On the next sortie I accompanied, Puerto Rican National Guard pilots flew 
their MRE-laden Army Blackhawk chopper to a few of those sites near the 
Port-au-Prince suburb of Pétionville. Each time they descended, however, 
hundreds of displaced Haitians ran frantically from their tents to gather up 
the aid, forcing the aircraft to instead hover above and drop its load, lest people get injured by the rotors. Corpses could still be seen by 
the ruins as the helicopter lowered itself. At one site, the pilots had to 
avoid being hemmed in by a tent city on one side (and to avoid blowing away makeshift 
roofs torn from nearby wooden billboards) and a hillside on the other. 
"They're coming from the left," the pilot radioed his crew as Haitians 
scrambled from their tarps, "but watch the hill on the right!" (Like the 
good nervous civilian I am, I started helping the crew throw MRE boxes out so we could ascend again as quickly as possible.)

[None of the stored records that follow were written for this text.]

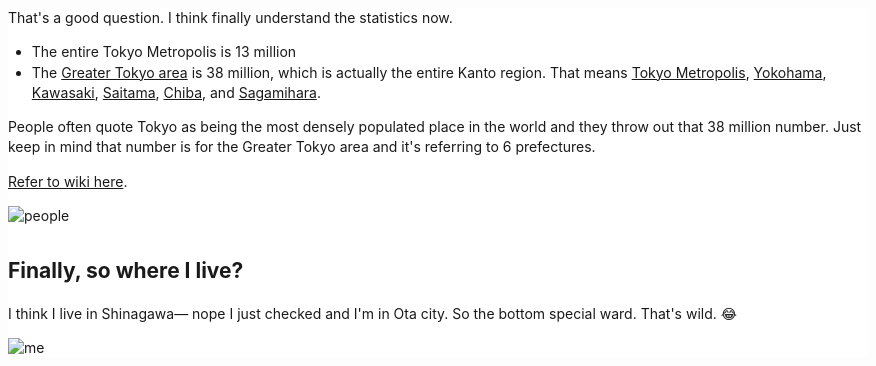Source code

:That's a good question. I think finally understand the statistics now.

* The entire Tokyo Metropolis is 13 million
* The [Greater Tokyo area](https://en.wikipedia.org/wiki/Greater_Tokyo_Area) is 38 million, which is actually the entire Kanto region. That means [Tokyo Metropolis](https://en.wikipedia.org/wiki/Tokyo), [Yokohama](https://en.wikipedia.org/wiki/Yokohama), [Kawasaki](https://en.wikipedia.org/wiki/Kawasaki,_Kanagawa), [Saitama](https://en.wikipedia.org/wiki/Saitama,_Saitama), [Chiba](https://en.wikipedia.org/wiki/Chiba,_Chiba), and [Sagamihara](https://en.wikipedia.org/wiki/Sagamihara,_Kanagawa). 

People often quote Tokyo as being the most densely populated place in the world and they throw out that 38 million number. Just keep in mind that number is for the Greater Tokyo area and it's referring to 6 prefectures. 

[Refer to wiki here](https://en.wikipedia.org/wiki/Tokyo).

![people](https://c-lj.gnst.jp/public/article/detail/a/00/02/a0002894/img/en/a0002894_parts_5c2edf65dfac3.jpg)

## Finally, so where I live?

I think I live in Shinagawa— nope I just checked and I'm in Ota city.  So the bottom special ward. That's wild. 😂

![me](/img/6/field_alt.jpg)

Spots like that one help explain why the joint relief campaign (now dubbed 
Operation Unified Response) began dispatching troops from the Army's 82nd 
Airborne Division to allow for more orderly delivery of relief supplies. As 
Haitians' desperation becomes more acute in the coming days and weeks, and 
with Port-au-Prince facing a serious security vacuum, those soldiers and 
their M-4 rifles will most likely be needed for the long haul; some rioting is still taking place at supply warehousing and distribution points. But after 
meeting with Haitian President René Préval in Port-au-Prince on Saturday, 
U.S. Secretary of State Hillary Clinton — standing with Rajiv Shah, head of 
the U.S. Agency for International Development, President Obama's 
lead quake-relief agency in Haiti — promised more than the short-lived U.S. 
commitment Haitians are used to. "We will be here today, tomorrow and for 
the time ahead," Clinton said.

For the moment, however, it was enough to see the relief drive shift into 
higher gear. The helicopters flew some 180 delivery sorties on Saturday, 
three times the amount of the day before. Just as important, much larger quantities of 
the supplies themselves had finally begun arriving at the airfield and on 
the Vinson. "We feel like we broke the [supply] logjam today," Jim Lindley, 
a ship's gunner from the Vinson told me as he sat down on the airfield grass 
at dusk after helping load material onto helicopters all day in the searing 
Haitian sun.

For others, that meant stepping up U.S. medical aid as well as food and water 
deliveries. Quake injuries can be especially gruesome, often involving limb 
amputations and foul infections. Saturday night, shortly after I arrived 
back on the Vinson, a Coast Guard helicopter ferried seven badly wounded 
Haitians to the aircraft carrier's hospital, among them a baby boy born 
just minutes earlier. He's expected to come through it all fine — a small but 
potent symbol of the hope that maybe, if we and the Haitians do this right, 
Haiti will eventually get through it as well.